Crucially, politicians would no longer be able to pander.
Politicians would no longer be able to undermine the interests of their supporters, year after year, but then do something generous a few months before the election, and thus win re-election. They would now be elected by the kind of people who follow the news and who remember bad things the politician did 3 years ago. Therefore the politicians would always have to be on their best behavior.
There are some crucial issues to be addressed about electing such a group of Notables, and whether such a system would be truly representative, or would there be ugly interactions with existing advantages held by the wealthy, or held by those of particular racial groups.
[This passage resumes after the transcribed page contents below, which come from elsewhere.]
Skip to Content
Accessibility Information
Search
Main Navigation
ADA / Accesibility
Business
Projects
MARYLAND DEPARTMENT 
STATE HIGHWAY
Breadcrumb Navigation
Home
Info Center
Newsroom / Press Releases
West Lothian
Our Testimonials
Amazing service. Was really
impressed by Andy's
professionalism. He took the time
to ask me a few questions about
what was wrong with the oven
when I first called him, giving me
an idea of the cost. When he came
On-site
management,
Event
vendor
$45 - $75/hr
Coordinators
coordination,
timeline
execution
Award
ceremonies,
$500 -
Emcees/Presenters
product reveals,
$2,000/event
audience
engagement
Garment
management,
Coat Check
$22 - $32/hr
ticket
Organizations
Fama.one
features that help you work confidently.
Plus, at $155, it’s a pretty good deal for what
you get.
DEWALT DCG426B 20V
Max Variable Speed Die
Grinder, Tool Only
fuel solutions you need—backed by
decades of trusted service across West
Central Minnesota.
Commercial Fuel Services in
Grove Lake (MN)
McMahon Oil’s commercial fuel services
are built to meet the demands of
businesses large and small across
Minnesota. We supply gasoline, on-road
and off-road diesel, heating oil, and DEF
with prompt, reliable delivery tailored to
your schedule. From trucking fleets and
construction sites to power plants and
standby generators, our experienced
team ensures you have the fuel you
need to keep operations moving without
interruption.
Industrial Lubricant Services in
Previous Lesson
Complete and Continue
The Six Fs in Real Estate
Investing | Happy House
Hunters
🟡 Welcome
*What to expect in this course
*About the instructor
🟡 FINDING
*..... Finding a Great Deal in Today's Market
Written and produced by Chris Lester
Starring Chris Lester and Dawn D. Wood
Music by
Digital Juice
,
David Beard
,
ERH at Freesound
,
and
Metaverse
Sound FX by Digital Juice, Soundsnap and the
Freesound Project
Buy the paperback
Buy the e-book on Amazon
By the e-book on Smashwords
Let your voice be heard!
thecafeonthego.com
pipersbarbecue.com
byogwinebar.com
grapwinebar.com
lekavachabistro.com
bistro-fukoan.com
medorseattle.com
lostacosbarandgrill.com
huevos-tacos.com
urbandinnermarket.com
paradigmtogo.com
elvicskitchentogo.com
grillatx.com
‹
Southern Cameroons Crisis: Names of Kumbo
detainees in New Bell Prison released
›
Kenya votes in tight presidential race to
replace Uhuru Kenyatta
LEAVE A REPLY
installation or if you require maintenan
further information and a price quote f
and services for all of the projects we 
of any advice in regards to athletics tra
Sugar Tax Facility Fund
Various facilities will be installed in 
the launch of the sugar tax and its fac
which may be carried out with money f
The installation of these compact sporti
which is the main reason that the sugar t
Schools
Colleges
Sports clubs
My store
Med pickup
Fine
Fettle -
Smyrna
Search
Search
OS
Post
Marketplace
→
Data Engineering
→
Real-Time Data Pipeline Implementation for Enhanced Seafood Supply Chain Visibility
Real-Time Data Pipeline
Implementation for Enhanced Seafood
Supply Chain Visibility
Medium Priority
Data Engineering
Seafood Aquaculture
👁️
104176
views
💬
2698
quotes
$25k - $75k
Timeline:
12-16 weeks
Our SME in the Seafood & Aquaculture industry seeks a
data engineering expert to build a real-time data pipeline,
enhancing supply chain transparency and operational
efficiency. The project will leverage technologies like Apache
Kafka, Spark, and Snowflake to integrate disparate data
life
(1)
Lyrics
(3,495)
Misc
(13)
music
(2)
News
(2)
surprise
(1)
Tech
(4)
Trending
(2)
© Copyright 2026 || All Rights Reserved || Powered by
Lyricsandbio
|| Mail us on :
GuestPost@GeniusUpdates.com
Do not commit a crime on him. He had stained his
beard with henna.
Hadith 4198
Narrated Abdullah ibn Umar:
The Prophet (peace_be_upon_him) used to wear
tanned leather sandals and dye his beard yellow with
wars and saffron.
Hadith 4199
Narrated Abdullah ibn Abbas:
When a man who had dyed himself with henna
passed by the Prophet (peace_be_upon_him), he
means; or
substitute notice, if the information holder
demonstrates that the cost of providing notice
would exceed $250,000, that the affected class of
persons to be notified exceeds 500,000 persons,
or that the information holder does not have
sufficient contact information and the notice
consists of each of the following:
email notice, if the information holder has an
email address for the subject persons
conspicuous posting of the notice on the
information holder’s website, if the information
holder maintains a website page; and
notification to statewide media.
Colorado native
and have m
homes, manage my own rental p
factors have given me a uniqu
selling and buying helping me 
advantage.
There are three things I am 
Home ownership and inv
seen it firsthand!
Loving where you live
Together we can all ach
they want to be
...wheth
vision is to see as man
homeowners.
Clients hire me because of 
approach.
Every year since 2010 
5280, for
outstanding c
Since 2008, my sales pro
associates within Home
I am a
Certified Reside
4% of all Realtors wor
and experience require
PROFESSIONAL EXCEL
Such a large subject deserves its own essay, so I’m going to postpone that discussion till later in this series.
At times, Achen & Bartels suggest that political opinions move from the party to the public, never the other way around. But who is the party? There must be some limited group that makes up the in-group, and it is not clear if this might be 5% of the population or 0.5% of the population. This needs further research, but I suspect the 5% of Notables would not be nearly as passive as the 51% that currently wins elections. A system of Notables means the 51% of adults no longer elects Congresspeople, but rather, it’s 2.51% (half the Notables) that elects Congresspeople. And this smaller, better informed, better motivated group is likely to do a much better job of holding Congresspeople to account. If we want elections to be part of our system of “checks and balances” then we need a better motivated electorate to do the work of checking and balancing. Sifting the highly motivated and giving them an official status is the obvious way to do this.
Again, the goal is to limit the damage done by those voters who are poorly informed. Since 50% of all people have below-average intelligence, and some people have far-below-average intelligence, we should worry about how they affect the system.
At 5% we are talking about very broad representation — the Notables would simply be those natural leaders that everyone admires in a community. We are asking people to elect their friends, and then trust their friends to make decisions about who should serve in the legislature. If a person does not have any friends, and does not trust anyone, then we have an especially urgent need to limit their impact on the system, as such people (anti-social and distrustful) are unlikely to support democratic norms. The average citizen does not follow politics closely, but they have several friends who do, and they should be willing to empower those friends to make decisions about the legislature.
One nice feature of such intimate elections is that it engages a non-partisan part of people’s brains. They are not being asked to vote against the enemy team, they are only being asked to vote for their friends, people in the community who they know and trust. This is a simple filter, yet it is likely to do much good. (I’ve worked for 20 years in the tech industry and I’m aware, when we try to boost a signal and rescue it from a great deal of noise, sometimes the simplest filters work the best.)
Electing an intermediate group, in-between the public and the legislature, should fix many of the problems that Achen and Bartels identify with the “folk theory” of democracy. In particular, it helps to limit the damage done by the least informed voters.
I myself don’t know much about the candidates I vote for on election day because I read articles like this and think more in terms of big-picture ideas instead of political personalities.